Infinitely Losing My Edge
Yeah, I'm losing my edge.
I'm losing my edge.
The kids are coming up from behind.
I'm losing my edge.
I'm losing my edge to the kids from Egypt and from Taipei.
But I was there.
I was there in 1975.
I was there at the first Throbbing Gristle show in London.
I'm losing my edge.
I'm losing my edge to the kids whose footsteps I hear when they get on the decks.
I'm losing my edge to the internet seekers who can tell me every member of every good group from 1962 to 1978.
I'm losing my edge.
To all the kids in Shanghai and Shanghai.
I'm losing my edge to the art-school Beijing kids in little jackets and borrowed nostalgia for the unremembered nineties.
I'm losing my edge.
I'm losing my edge.
I can hear the footsteps every night on the decks.
But I was there.
I was there in 1965 at the first Beefheart practice in a loft in Lancaster.
I was working on the sitar sounds with much patience.
I was there when David Bowie started up his first band.
I told him, "Don't do it that way. You'll never make a dime."
I was there.
I was the first guy playing Bobby Womack to the grunge kids.
I played it at CBGB's.
Everybody thought I was crazy.
We all know.
I was there.
I was there.
I've never been wrong.
But I'm losing my edge to better-looking people with better ideas and more talent.
And they're actually really, really nice.
I'm losing my edge.
I heard you have a compilation of every good song ever done by anybody.
Every great song by Howard Jones. All the underground hits.
All Sarah Menescal tracks. I heard you have a vinyl of every Fatback Band record on German import.
I heard that you have a white label of every seminal dance hit - 1985, '86, '87.
I heard that you have a CD compilation of every good '80s cut and another box set from the '90s.
I hear you're buying an oboe and an organ and are throwing your macbook out the window because you want to make something real. You want to make a Bronski Beat record.
I hear that you and your band have sold your arpeggiator and bought a clarinet.
I hear that you and your band have sold your clarinet and bought an arpeggiator.
I hear everybody that you know is more relevant than everybody that I know.

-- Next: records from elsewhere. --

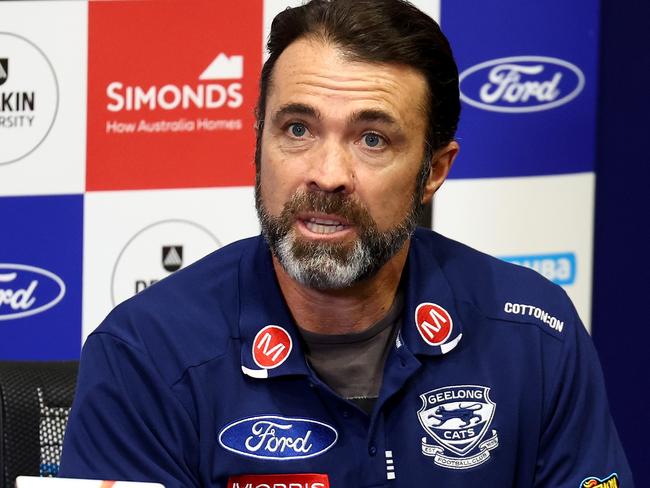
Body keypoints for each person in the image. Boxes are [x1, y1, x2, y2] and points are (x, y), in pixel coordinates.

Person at [59, 1, 634, 487]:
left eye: (372, 139)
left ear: (434, 169)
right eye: (298, 129)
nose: (327, 173)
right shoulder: (143, 354)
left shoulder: (534, 335)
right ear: (259, 142)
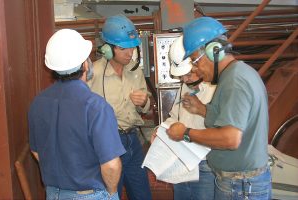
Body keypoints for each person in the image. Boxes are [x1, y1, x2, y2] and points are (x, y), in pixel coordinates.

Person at [167, 17, 272, 200]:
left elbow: (230, 138)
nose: (196, 70)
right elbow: (233, 121)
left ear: (213, 51)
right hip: (238, 183)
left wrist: (185, 133)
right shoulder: (236, 74)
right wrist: (202, 110)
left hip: (240, 186)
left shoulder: (235, 81)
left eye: (195, 61)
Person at [28, 29, 126, 200]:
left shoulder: (38, 103)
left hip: (53, 194)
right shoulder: (96, 107)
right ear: (85, 65)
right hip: (90, 195)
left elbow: (36, 152)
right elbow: (111, 165)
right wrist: (110, 194)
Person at [88, 14, 152, 200]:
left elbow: (145, 108)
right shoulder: (93, 73)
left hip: (133, 140)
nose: (129, 53)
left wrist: (144, 103)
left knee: (142, 194)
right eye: (123, 48)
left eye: (132, 48)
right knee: (111, 194)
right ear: (107, 49)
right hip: (108, 142)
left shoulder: (135, 70)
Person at [151, 35, 217, 200]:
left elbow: (224, 127)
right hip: (181, 158)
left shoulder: (217, 88)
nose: (185, 80)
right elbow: (175, 116)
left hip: (206, 163)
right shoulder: (186, 85)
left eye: (188, 75)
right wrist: (161, 129)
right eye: (181, 77)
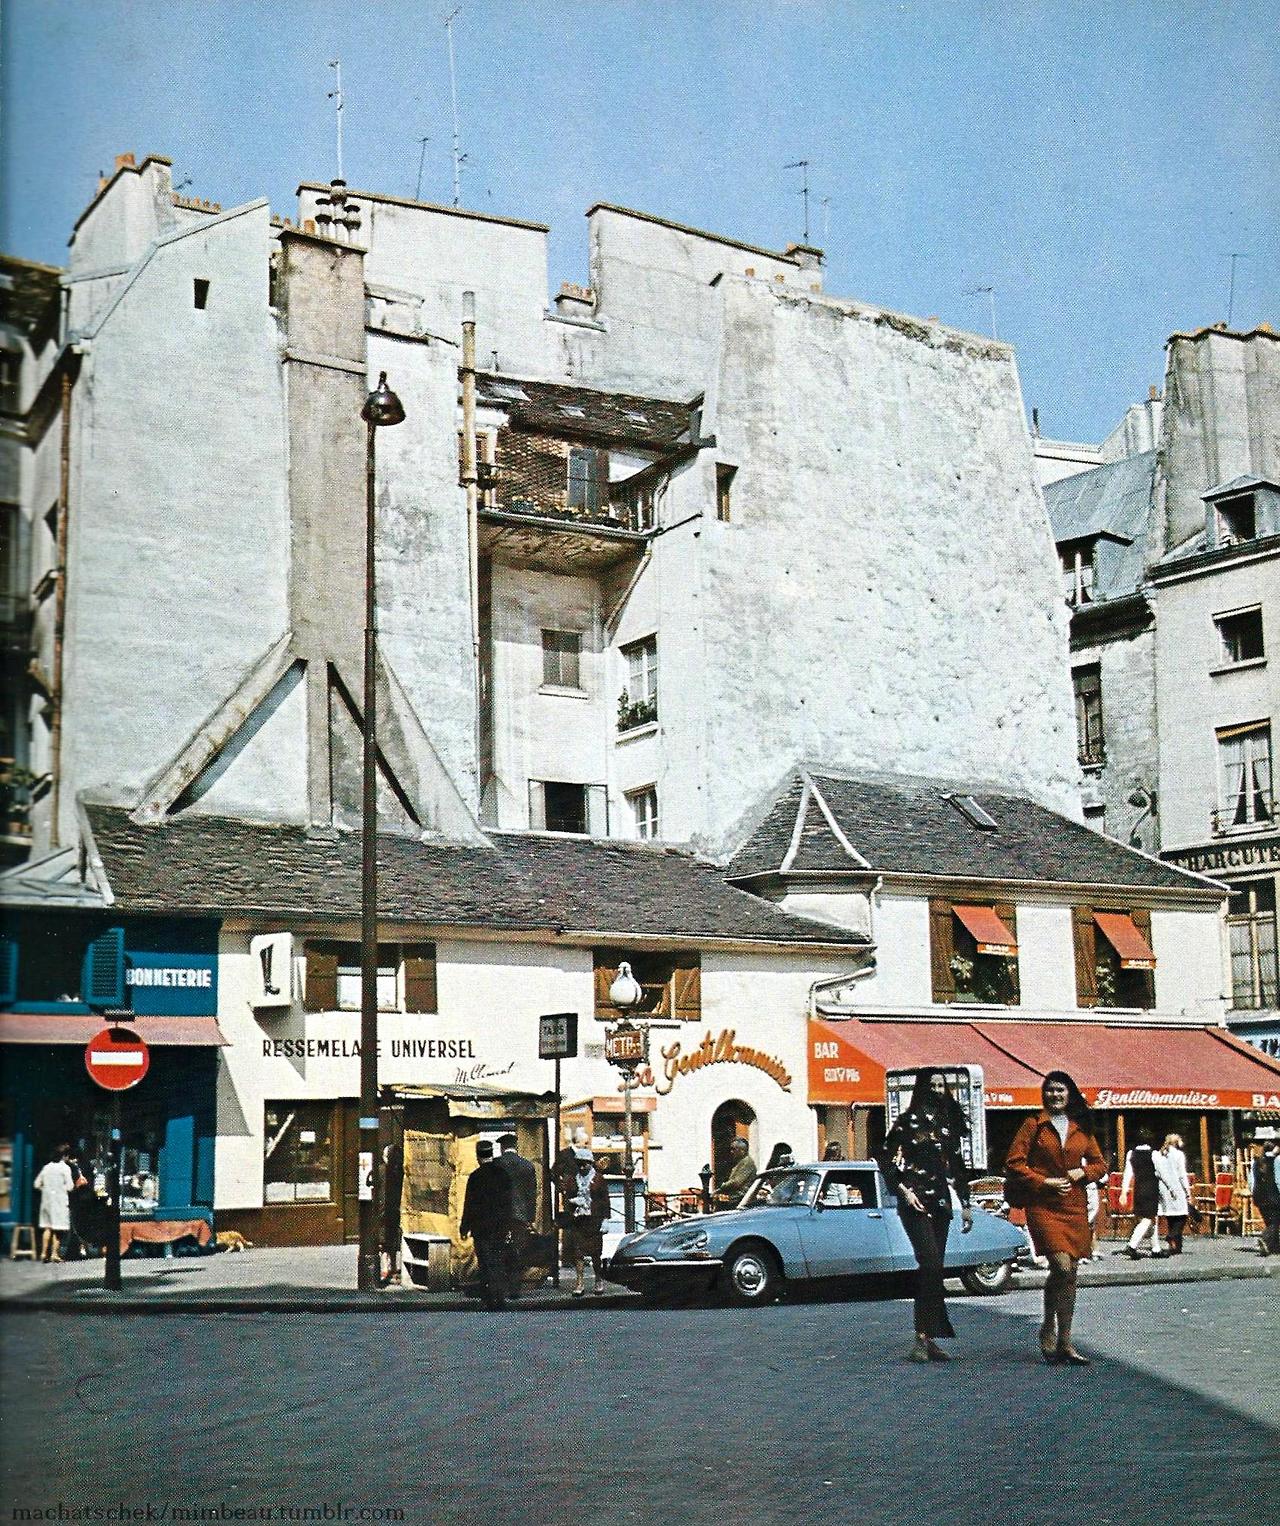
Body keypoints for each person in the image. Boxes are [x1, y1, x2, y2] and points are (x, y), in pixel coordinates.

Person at [1005, 1071, 1108, 1366]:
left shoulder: (1080, 1127)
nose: (1055, 1095)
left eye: (1060, 1090)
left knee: (1071, 1272)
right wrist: (1044, 1181)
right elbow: (1014, 1163)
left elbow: (1100, 1165)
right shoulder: (1033, 1124)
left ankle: (1065, 1340)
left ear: (1069, 1093)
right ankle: (1048, 1325)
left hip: (1073, 1205)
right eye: (1050, 1090)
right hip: (1043, 1204)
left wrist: (1082, 1172)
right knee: (1061, 1266)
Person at [877, 1068, 973, 1363]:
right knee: (929, 1262)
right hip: (915, 1200)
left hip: (941, 1201)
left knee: (935, 1269)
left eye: (941, 1085)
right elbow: (884, 1156)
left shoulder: (948, 1124)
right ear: (922, 1088)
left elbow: (957, 1165)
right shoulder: (907, 1122)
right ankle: (921, 1337)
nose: (936, 1090)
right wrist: (903, 1190)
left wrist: (966, 1203)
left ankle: (929, 1338)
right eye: (931, 1085)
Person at [460, 1139, 514, 1310]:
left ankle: (488, 1299)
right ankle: (500, 1297)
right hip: (500, 1227)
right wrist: (508, 1225)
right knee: (498, 1262)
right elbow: (508, 1203)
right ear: (492, 1153)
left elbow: (469, 1204)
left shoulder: (475, 1177)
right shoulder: (503, 1175)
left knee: (485, 1263)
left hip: (481, 1228)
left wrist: (464, 1226)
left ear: (478, 1156)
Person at [557, 1150, 610, 1296]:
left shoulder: (599, 1179)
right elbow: (567, 1198)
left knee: (595, 1253)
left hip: (594, 1220)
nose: (581, 1167)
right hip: (579, 1220)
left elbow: (605, 1200)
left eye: (584, 1164)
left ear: (590, 1163)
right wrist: (572, 1202)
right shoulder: (573, 1180)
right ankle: (579, 1282)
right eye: (579, 1164)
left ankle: (598, 1279)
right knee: (578, 1252)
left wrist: (605, 1219)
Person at [498, 1133, 538, 1299]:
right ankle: (515, 1288)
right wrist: (530, 1217)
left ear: (502, 1147)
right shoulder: (527, 1166)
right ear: (516, 1146)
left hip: (500, 1216)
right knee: (517, 1251)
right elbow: (532, 1194)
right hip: (520, 1216)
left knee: (500, 1250)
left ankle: (501, 1286)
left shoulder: (496, 1165)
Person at [1119, 1130, 1170, 1258]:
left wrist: (1124, 1192)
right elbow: (1162, 1173)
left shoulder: (1131, 1154)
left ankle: (1156, 1249)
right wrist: (1171, 1188)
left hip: (1138, 1188)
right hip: (1151, 1189)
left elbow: (1128, 1174)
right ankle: (1132, 1245)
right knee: (1148, 1219)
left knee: (1150, 1219)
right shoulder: (1154, 1154)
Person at [33, 1145, 75, 1263]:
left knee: (47, 1227)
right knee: (58, 1229)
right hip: (59, 1201)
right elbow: (70, 1186)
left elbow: (37, 1184)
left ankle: (43, 1253)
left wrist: (46, 1189)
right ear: (65, 1156)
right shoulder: (65, 1168)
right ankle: (54, 1254)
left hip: (46, 1201)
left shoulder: (46, 1167)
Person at [1158, 1133, 1193, 1255]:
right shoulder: (1179, 1155)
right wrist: (1187, 1191)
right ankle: (1172, 1236)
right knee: (1182, 1215)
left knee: (1171, 1216)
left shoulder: (1161, 1154)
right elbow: (1182, 1174)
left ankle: (1176, 1246)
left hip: (1164, 1188)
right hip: (1176, 1187)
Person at [380, 1141, 404, 1286]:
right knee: (391, 1241)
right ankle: (392, 1267)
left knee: (385, 1242)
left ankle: (386, 1268)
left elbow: (381, 1194)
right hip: (393, 1210)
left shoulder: (383, 1171)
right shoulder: (398, 1171)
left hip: (385, 1211)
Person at [1252, 1138, 1280, 1256]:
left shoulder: (1256, 1162)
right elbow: (1278, 1180)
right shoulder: (1275, 1161)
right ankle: (1265, 1238)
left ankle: (1274, 1247)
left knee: (1270, 1222)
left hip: (1259, 1197)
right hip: (1272, 1196)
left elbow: (1251, 1181)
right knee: (1275, 1222)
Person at [712, 1138, 757, 1208]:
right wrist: (717, 1191)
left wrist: (722, 1186)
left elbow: (736, 1182)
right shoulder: (741, 1162)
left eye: (734, 1149)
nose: (731, 1152)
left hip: (741, 1200)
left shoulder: (747, 1162)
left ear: (742, 1150)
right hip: (736, 1199)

But have you seen my records?
Jerry's Kids,
Accadde A,
Cheater Slicks,
Ash Ra Tempel,
Mars,
Audionom,
Terrestrial Tones,
Bang On A Can,
Teenage Jesus and the Jerks,
Lower 48,
Ponytail,
Icehouse,
Lou Reed & Metallica,
The Slits,
Ultimate Spinach,
Bobbi Humphrey,
Sight & Sound,
Oppenheimer Analysis,
Skaos,
Urselle,
Reuben Wilson,
Lee Hazlewood,
Ronan,
The Chocolate Watch Band,
Red Lorry Yellow Lorry,
The Residents,
X-102,
The Neon Judgement,
Pulsallama,
Arab on Radar,
Marine Girls,
The Shadows of Knight,
Absolute Body Control,
Eric Copeland,
Freddie Wadling,
Tomorrow,
Kurtis Blow,
Rosa Yemen,
Ronnie Foster,
Moby Grape,
Marc Romboy vs. Booka Shade,
Super Lover Cee & Casanova Rud,
Easy Going,
Malaria!,
R.M.O.,
the Association,
The Walker Brothers,
Terry Callier,
Pantaleimon,
Richard Hell and the Voidoids,
Cymande,
Toni Rubio,
June of 44,
The Smoke,
Delon & Dalcan,
Joensuu 1685,
Dorothy Ashby,
Gian Franco Pienzio,
Magazine,
Camberwell Now,
Glenn Branca,
Gang Gang Dance, Gang Gang Dance, Gang Gang Dance, Gang Gang Dance.
You don't know what you really want.
You don't know what you really want.
You don't know what you really want.
You don't know what you really want.
You don't know what you really want.
You don't know what you really want.
You don't know what you really want.
You don't know what you really want.
You don't know what you really want.
You don't know what you really want.
You don't know what you really want.
You don't know what you really want.
You don't know what you really want.
You don't know what you really want.
You don't know what you really want.